It really does look like brownies. Can you send that my way.

I would say that's a success. That's a very usable block.
That'll machine well I think.


----------



## Larry$ (Feb 18, 2022)

I'd like to see more about melting plastic into something usable. My trials were less than fully successful.


----------



## Bi11Hudson (Feb 19, 2022)

Larry$ said:


> melting plastic into something usable


As a rule, I *avoid* plastic but do use it. Even for my model trains. . . The one point I will concede is that it's a good electrical insulator, especially at low voltage of 600 volts or less. Otherwise, *plastic is like metal for making useful parts*. It can be machined, the point of this site. And it can be cast, usually in an injection mold. It is nowhere as strong as metal but for making small parts like knobs and handles it is as, or more, useful than metal. And best of all, once the details are worked out, it's cheaper. 

.


----------



## woodchucker (Feb 19, 2022)

strantor said:


> Here's the first of a 3 part series, the info you need is in this one and half the next one.
> 
> 
> 
> ...


I liked the way he layered it and came up with the nice colors. Great looking.


----------



## addertooth (Feb 19, 2022)

I would be tempted to recycle it by making "useful objects" out of them in their current shape.  i.e.  Shipping tubes.  Cut them down and sell them on eBay for those who need to send documents/drawings/posters/drafts.   Or possibly small camping tables, designed to be popped apart.  Possibly a large scale windchime-whistle?  

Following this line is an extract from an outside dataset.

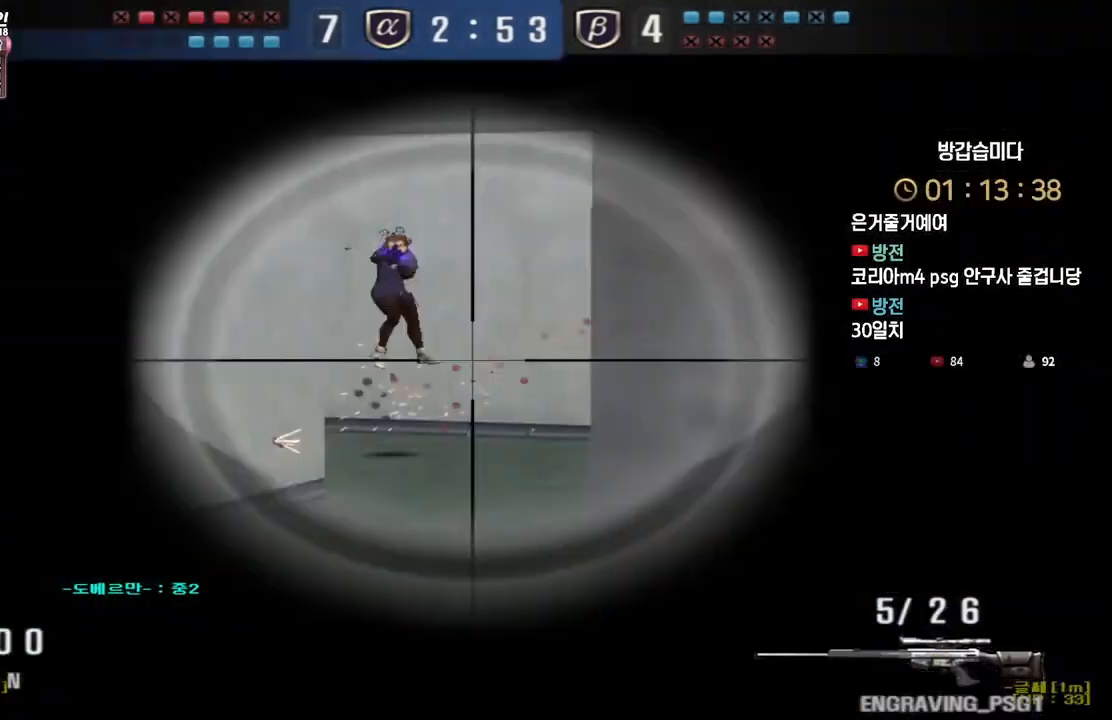
{"keys": ["a", "w"], "events": [[117, "d", "down"], [117, "w", "down"], [217, "d", "up"], [267, "a", "down"], [300, "shift", "up"]]}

I use rigid tubing to ship expensive restored antique fountain pens to the purchaser. Unlike carboard tubes, I would dare the USPS to crush a thick walled plastic/PVC tube.  Then again, you should never dare the USPS to break anything, to include a Tungsten brick.


----------



## RJSakowski (Feb 19, 2022)

My desire to reclaim plastics by melting them down is more about reforming them into a shape that I need.  For the most part, I wouldn't use the reclaimed plastic for items where I needed structural integrity  but rather a large chunk of material.  Plastic has an advantage in that it is relatively inert and it doesn't shrink  or change form. Reclaimed plastic is also readily available.  I haven't totaled it up but we (the wife and I) probably throw away a lb. or two a week.  We heat with wood, and polyethylene and polypropylene are simple hydrocarbons so they are repurposed as fuel.  More complex plastics like acetal, pvc, and polystyrene create undesirable combustion products so they go into the recycle bin,  

The problem with recycling is that it often takes more energy to process them than what is saved.  A good indicator is whether or not the recycler pays you or charges you to haul the stuff away.  A lot of the recycled material just ends up in a landfill somewhere.  NYC is notorious for shipping their waste to "somewhere  else".


----------



## DAT510 (Feb 19, 2022)

Depending on the intended manufacturing method, a given Plastic Resin will have different Melt Flows.  The Melt Flow is the measurement of how Liquidity or "Molasses" like a polymer gets when it is melted.  Tubing is typically extruded and tends to have a lower melt flow (more "Molasses" like) since it needs to hold its integrity as it exits the extruder and travels to the water bath,  while the same resin when used for injection molding would have a high melt flow, as it needs to flow through and completely fill the molds.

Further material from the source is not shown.